-- SUPPLIED DATA follows --
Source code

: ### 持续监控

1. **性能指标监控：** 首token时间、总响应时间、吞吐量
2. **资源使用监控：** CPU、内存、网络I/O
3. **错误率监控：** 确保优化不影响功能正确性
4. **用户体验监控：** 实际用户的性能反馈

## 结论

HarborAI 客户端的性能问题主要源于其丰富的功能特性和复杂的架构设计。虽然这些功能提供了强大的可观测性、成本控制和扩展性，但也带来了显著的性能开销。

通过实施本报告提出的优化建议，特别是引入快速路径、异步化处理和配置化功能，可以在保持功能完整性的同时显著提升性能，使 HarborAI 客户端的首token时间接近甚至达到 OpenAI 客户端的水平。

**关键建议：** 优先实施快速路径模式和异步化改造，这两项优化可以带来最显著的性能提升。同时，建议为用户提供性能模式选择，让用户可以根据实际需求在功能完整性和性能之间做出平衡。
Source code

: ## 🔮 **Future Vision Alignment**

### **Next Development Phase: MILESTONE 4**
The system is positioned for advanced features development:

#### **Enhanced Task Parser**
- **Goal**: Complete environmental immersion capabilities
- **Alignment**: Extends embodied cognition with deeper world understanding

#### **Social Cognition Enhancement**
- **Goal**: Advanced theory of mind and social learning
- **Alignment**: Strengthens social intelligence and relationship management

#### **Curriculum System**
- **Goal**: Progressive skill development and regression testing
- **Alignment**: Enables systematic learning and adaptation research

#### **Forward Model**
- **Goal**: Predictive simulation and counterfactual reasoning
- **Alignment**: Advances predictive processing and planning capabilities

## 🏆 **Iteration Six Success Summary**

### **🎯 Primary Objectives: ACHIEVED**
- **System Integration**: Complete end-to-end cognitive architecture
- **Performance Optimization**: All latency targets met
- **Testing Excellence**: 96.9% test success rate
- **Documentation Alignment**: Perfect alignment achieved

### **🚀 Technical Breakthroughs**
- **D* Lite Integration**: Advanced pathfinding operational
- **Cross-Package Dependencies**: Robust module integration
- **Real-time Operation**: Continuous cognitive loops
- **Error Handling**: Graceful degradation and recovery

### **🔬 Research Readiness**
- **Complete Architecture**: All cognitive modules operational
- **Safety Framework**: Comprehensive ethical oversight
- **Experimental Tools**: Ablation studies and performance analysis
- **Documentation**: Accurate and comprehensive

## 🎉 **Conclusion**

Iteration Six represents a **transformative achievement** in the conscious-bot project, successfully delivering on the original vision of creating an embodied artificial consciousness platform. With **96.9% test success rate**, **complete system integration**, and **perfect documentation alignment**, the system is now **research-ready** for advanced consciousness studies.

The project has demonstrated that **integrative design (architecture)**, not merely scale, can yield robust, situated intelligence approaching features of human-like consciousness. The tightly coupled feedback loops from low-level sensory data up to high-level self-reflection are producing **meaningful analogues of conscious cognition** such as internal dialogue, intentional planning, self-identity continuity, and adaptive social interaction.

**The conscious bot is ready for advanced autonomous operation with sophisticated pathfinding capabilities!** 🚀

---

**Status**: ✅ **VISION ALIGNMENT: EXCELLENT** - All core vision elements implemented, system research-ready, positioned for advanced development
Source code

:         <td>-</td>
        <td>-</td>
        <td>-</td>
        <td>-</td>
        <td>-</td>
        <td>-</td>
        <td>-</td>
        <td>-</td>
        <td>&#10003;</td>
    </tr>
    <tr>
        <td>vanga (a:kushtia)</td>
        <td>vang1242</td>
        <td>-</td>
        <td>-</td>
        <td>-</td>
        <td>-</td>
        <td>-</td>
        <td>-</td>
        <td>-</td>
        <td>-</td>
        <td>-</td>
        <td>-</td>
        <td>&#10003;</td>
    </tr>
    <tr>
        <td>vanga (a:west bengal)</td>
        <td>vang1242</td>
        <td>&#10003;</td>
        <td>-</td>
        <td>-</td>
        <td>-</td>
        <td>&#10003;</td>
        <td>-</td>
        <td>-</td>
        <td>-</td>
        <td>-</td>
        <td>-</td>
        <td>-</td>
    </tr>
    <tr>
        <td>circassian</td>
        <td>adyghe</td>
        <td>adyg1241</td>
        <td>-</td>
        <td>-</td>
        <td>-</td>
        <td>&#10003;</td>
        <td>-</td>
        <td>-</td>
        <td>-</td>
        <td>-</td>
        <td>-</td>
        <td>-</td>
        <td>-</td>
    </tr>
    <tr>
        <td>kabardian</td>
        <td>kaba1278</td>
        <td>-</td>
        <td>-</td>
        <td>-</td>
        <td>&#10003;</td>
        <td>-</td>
-- SUPPLIED DATA concluded --
EXERCISE REQUIREMENTS => Filter the entries above down to the lines that contain "capabilities".

EXERCISE ANSWER =>
- **Goal**: Complete environmental immersion capabilities
- **Alignment**: Advances predictive processing and planning capabilities
**The conscious bot is ready for advanced autonomous operation with sophisticated pathfinding capabilities!** 🚀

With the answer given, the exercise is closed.